С о к а л ь с к и й (озлобленно). Людям в диковинку, как мой внук в залатанных штанишках бегает, босой, в отцовской фуражке. Стыдно сказать: зять запретил от меня подарки принимать. А сам на свои жалкие гроши покупает Леньке всякую чепуху, учит разным глупостям-забавам.
Л е в к и н. А может, он и вправду того?.. Все-таки можно посочувствовать, хлебнул человек горя: на войне контуженный, после войны наказанный. За какие грехи?
С о к а л ь с к и й. С войны я его ждал. Из лагеря, хоть без вины он там сидел, а лучше бы не возвращался.
Л е в к и н (с тревогой). Грозится?
С о к а л ь с к и й. Молчит. Мне это молчание хуже ругани, хуже угроз.
Л е в к и н. Про доносчика не спрашивал? Этот тип на многих пакости строчил. Как бы и нас, Антон Саввич, не привлекли? Вместе работали.

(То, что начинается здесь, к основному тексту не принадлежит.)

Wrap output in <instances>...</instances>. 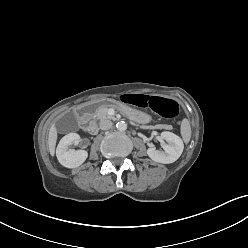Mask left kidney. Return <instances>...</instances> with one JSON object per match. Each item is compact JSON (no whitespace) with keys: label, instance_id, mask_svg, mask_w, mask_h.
Here are the masks:
<instances>
[{"label":"left kidney","instance_id":"5707ae66","mask_svg":"<svg viewBox=\"0 0 248 248\" xmlns=\"http://www.w3.org/2000/svg\"><path fill=\"white\" fill-rule=\"evenodd\" d=\"M161 138L167 143L162 145L164 151L156 150L154 147L147 149L148 156L155 162L169 164L175 162L182 154L184 144L179 136L172 132L164 131Z\"/></svg>","mask_w":248,"mask_h":248}]
</instances>
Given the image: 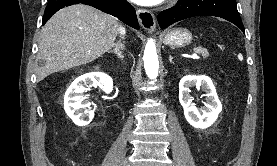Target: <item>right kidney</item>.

С о к а л ь с к и й. Пусть привлекают тех, кто его пакостным доносам верил. Нас за что?
Л е в к и н. А Рожкова за что? Читали в газетах про Берия? (Заметил прячущегося в кустах Леню.) Эй, Рожков-маленький, иди сюда, нашлась твоя летунья.

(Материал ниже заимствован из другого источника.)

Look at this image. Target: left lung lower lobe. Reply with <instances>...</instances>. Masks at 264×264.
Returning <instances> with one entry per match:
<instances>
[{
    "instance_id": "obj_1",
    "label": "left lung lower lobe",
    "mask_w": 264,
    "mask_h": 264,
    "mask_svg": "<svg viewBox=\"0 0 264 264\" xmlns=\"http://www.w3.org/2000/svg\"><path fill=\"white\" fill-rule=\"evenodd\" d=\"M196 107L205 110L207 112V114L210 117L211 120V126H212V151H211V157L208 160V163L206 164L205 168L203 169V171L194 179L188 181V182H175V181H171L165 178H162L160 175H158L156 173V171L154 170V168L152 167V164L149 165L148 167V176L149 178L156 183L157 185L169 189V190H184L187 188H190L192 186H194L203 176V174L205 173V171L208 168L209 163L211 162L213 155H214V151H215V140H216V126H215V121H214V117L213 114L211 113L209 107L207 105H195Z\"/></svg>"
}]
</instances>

Появляется Л е н я. Он боязливо приближается к С о к а л ь с к о м у, чтобы взять модельку, но тот ломает ее пополам.
С о к а л ь с к и й. К черту летунью, к черту!
Л е н я. У, дед, вредный дед!
С о к а л ь с к и й. Как смеешь, щенок? (Хватает Леню за ухо.) На колени! Прощения проси, ну!
Появляется Р о ж к о в. Он в промасленном комбинезоне механика, в авиационной фуражке. Заметив зятя, С о к а л ь с к и й отпустил мальчика и швырнул сломанную модельку, которую Л е н я тут же подобрал. Тесть и зять стоят лицом к лицу, готовые к схватке. Оба молчат. Л е в к и н уводит А н т о н а С а в в и ч а, по дороге успокаивает его.
Л е в к и н. Нельзя так. Антон Саввич. Отец, он сам накажет. (Уходят.)
Р о ж к о в. Ну, Лень, рассказывай. Набедокурил?
Л е н я. Не набе… ненадебе… Это Мишка разбил окно. Честное слово, папа!
Р о ж к о в. Честному слову верю.
Л е н я. Пап, а починить ее можно?
Р о ж к о в (рассматривая модель). Можно, Лень, только не нужно. Не те летные качества будут… Что за надпись на крыле? (Читает.) «ЛР-один».
Л е н я (с гордостью). Леня Рожков, модель первая.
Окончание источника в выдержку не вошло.